→ **GIVEN DATA**
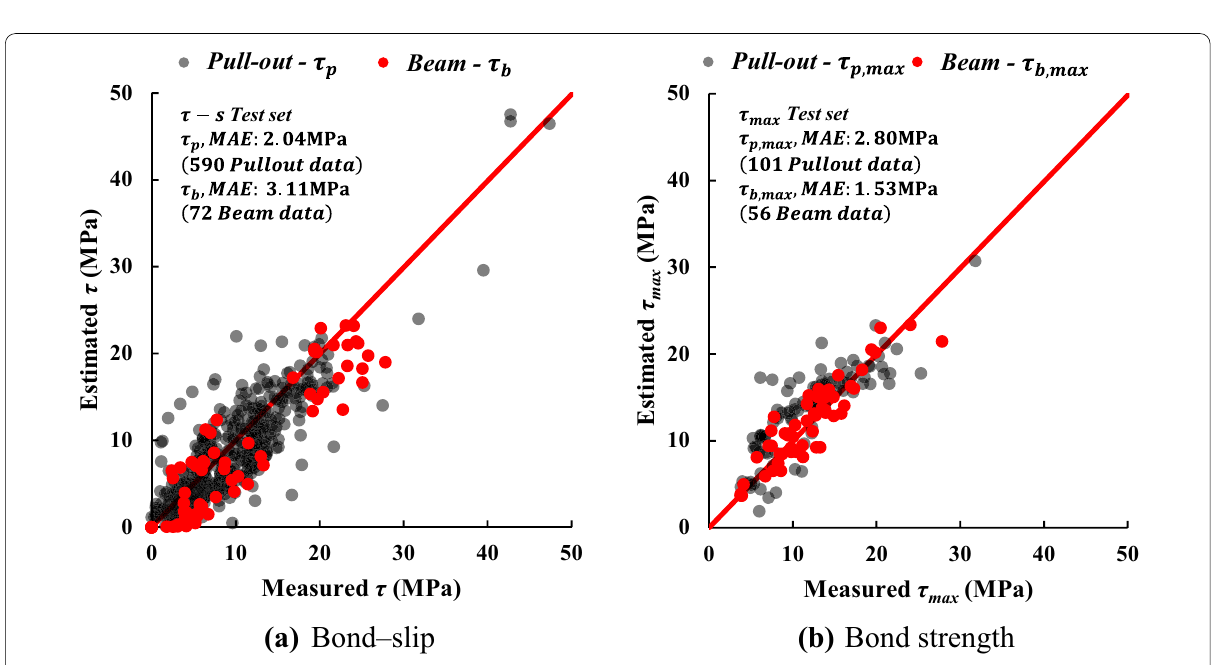
Fig. 10 Comparison of test results and values calculated by proposed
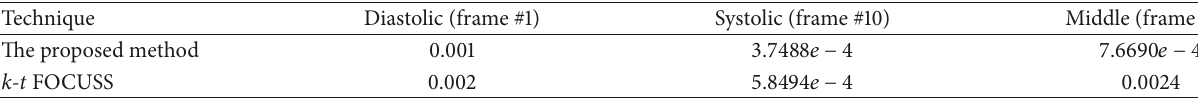
Table 3: MSE comparison for the proposed method and k-t FOCUSS with MEMC.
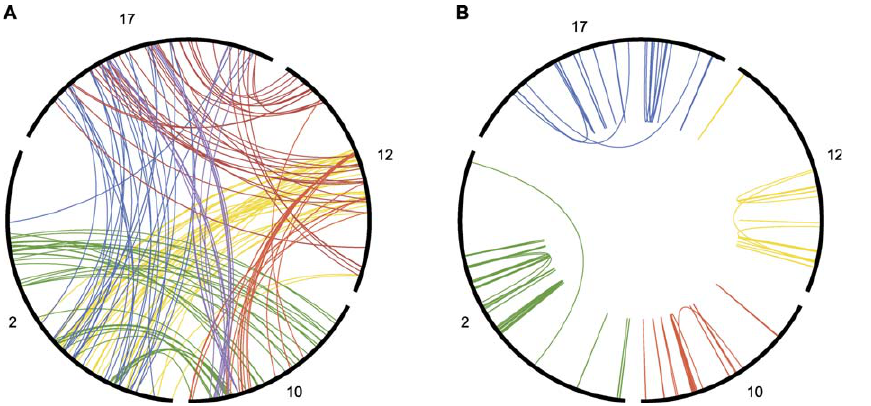
Figure 7. An Arbitrarily Selected Subset of the Human Genome Showing the Physical Relationships Among Paralogous Genes (A) This is an example of the tetra-paralogous relationships of a subset of human genes that are all inferred, by gene trees, to have duplicated prior to the split of fish from tetrapods, but after the split of Ciona from vertebrates. These genes are on four chromosomes with their identities indicated outside of the circle. The complete set of tetra-paralogons can be viewed in Figure S3. (B) In contrast, paralogous human genes generated by duplications after the split of fish and tetrapods, as shown for this sample of the same four human chromosomes, do not form such tetra-paralogons. Their pattern appears to result from smaller-scale tandem duplications of individual genes or segments, followed by slow rearrangements. In addition to these apparently functional gene pairs shown in the figure for this portion of the human genome, we have identified eight pseudogene pairs that occur on different chromosomes; it is not clear whether these pseudogenes are the result of random retrotransposition (or other rearrangement mechanisms) rather than gene conversion events between older duplicates, which would make it appear as though these had duplicated later than they actually did, as has been observed in yeast [29]. DOI: 10.1371/journal.pbio.0030314.g007 PLoS Biology |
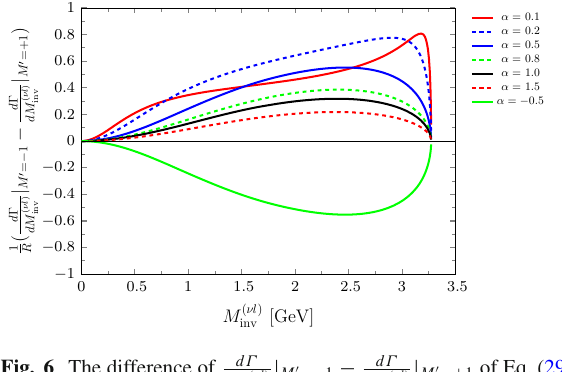
Fig. 6 The difference of d Γ a function of α , divided by the total differential width R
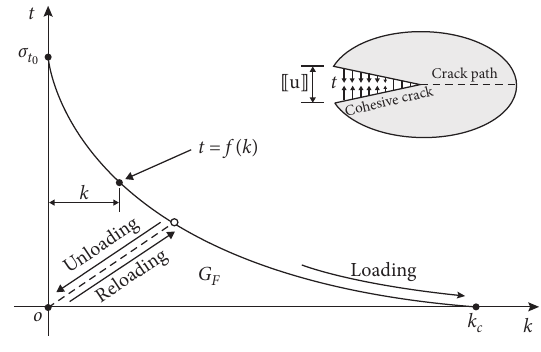
Figure 7: Softening curve for a cohesive crack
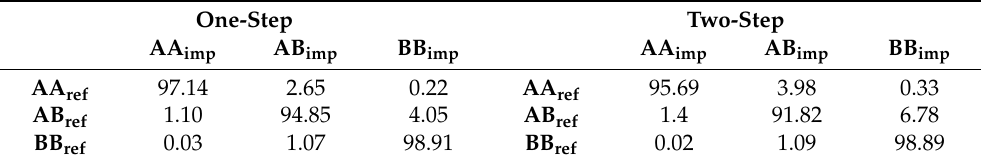
Table 2. Concordance rate in percentage between imputed sequence and real sequence of 136 animals for one-step (224 WGS reference) and two-step imputation (224 WGS and 991 700K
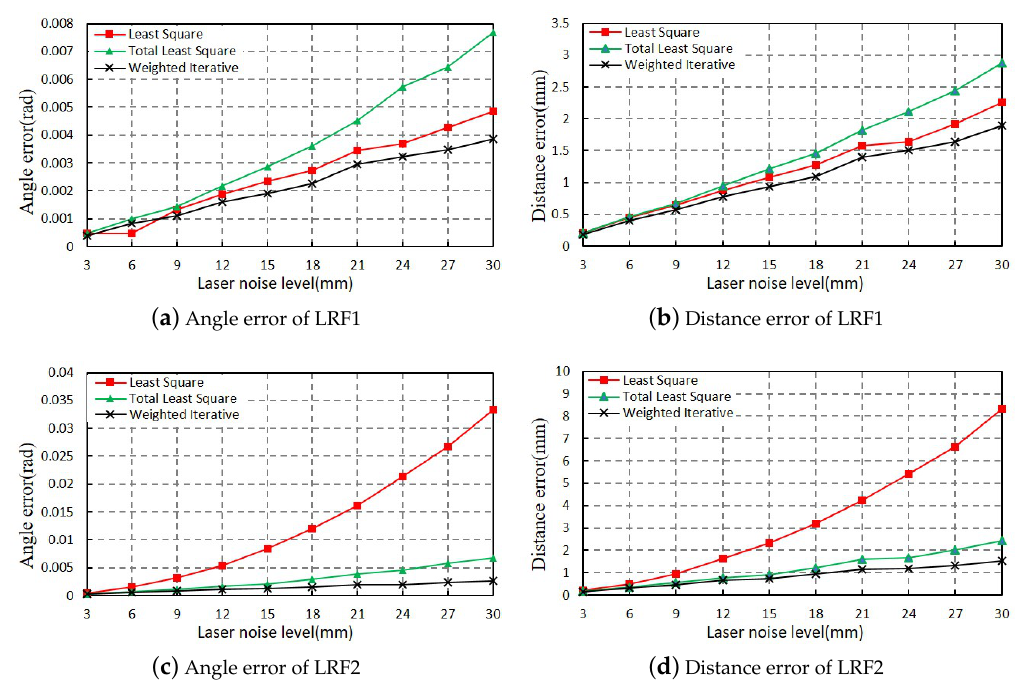
Figure 6. Linear fitting errors of two LRFs using three methods. Panels ( a , b ), respectively, represent the angle and distance error of the linear fitting parameters of LRF1, and panels ( c , d ), respectively, represent the angle error and distance error of the linear fitting parameters of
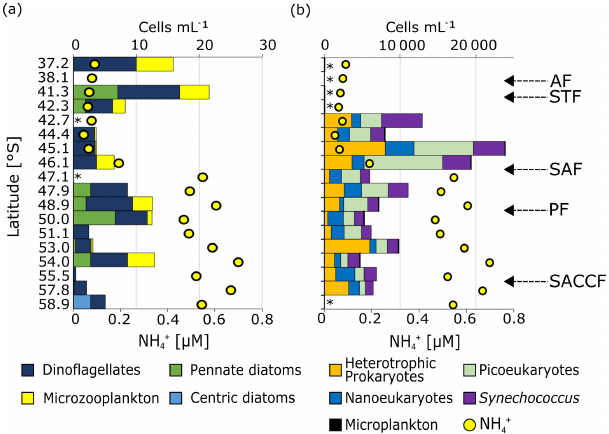
Figure 6. Surface community composition for (a) plankton ≥ 15µm (enumerated by microscopy) and (b) the total community < 15µm (enumerated by flow cytometry). For context, the surface NH + centration at each station is shown by the yellow circles. ∗ indicates stations at which no measurements were made while the absence of a bar with no ∗ indicates that no cells were detected. Note that the abundances shown in (b) (top x axis) are > 2 orders of magni- tude greater than those shown in (a) . The “microplankton” shown in (a) are included on (b) (slim black bars) to illustrate the differ- ence in abundance between the micro- and pico + nano populations. The frontal positions are indicated on (b) , with abbreviations as in Fig.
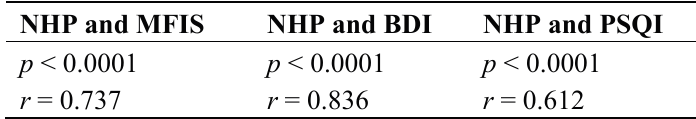
Table 6. Non parametric correlations (Spearman-Rho) between NHP and other questionnaires (Beck Depression Inventory and Pittsburgh Sleep Quality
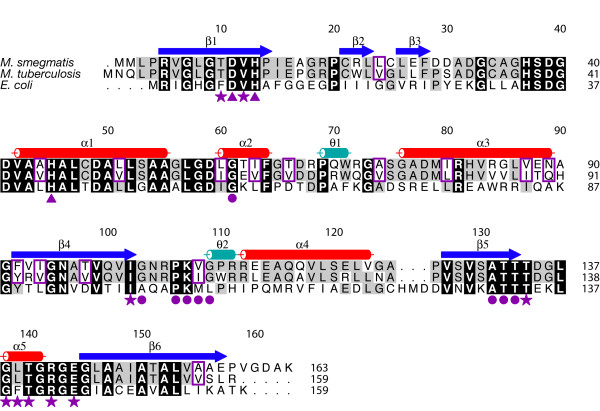
IspF homology. Amino acid sequence alignment of MsIspF, MtIspF, and EcIspF. Secondary structure elements of MsIspF are shown above the sequence. β-strands are blue, α-helices red, and 310-helical segments aquamarine. MsIspF and EcIspF are aligned based on a structural overlay. Residues boxed in black are strictly conserved and those in grey are identical in two of the three sequences; similar residues from the Mycobacteria sequences are outlined in a purple box. ▲ identifies residues that interact with Zn2+, τ with Mg2+, H with CDP, and ♥ with the 2C-methyl-D-erythritol moiety of substrate; λ denotes residues that line the hydrophobic cavity. The residues that bind Mg2+ and the ME2P fragment of substrate are based on observations in EcIspF.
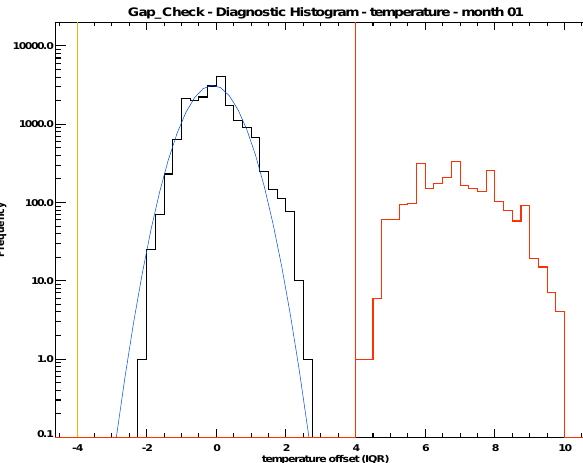
Fig. 8. Distribution of the observations from all Januaries in the sta- tion record for composite station 476960-43323, Yokosuka, Japan (35.58 ◦ N, 139.667 ◦ E, 530m). The population highlighted in red is removed by the distributional gap check (test 6), as shown in Fig. 7. Note logarithmic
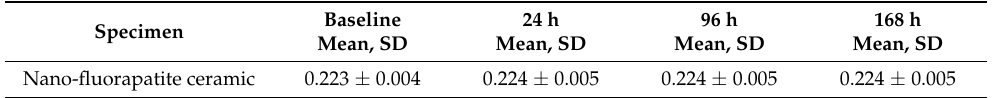
Table 1. Profilometer readings distribution for nano-fluorapatite ceramic immersed in distilled water at baseline and for 24 h, 96 h, and 168 h.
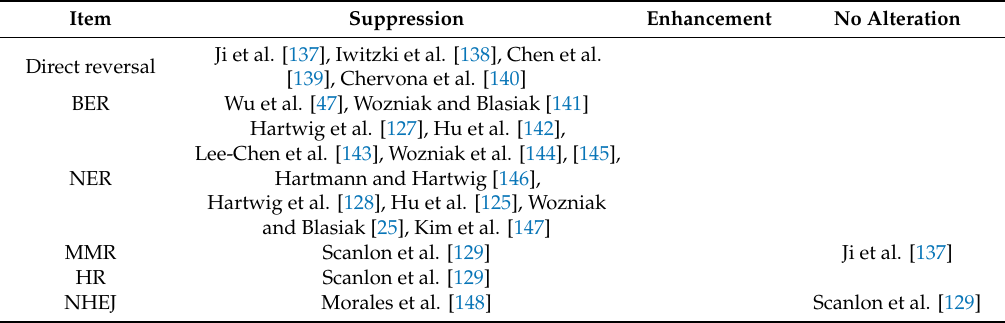
Figure 2. DNA damage repair systems. DNA damage repair systems include direct reversal, base-excision repair (BER), nucleotide repair (NER), mismatch repair (MMR), homologous-recombination repair (HR), and nonhomologous end joining (NHEJ) repair pathways. Table 1. Effect of Ni on DNA damage-repair systems.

→ **PROBLEM**
Repeat the lines above, starting at the first and stopping after the line that holds "Table 3: MSE", with the pictures left out.

→ **RESULT**
Fig. 10 Comparison of test results and values calculated by proposed
Table 3: MSE comparison for the proposed method and k-t FOCUSS with MEMC.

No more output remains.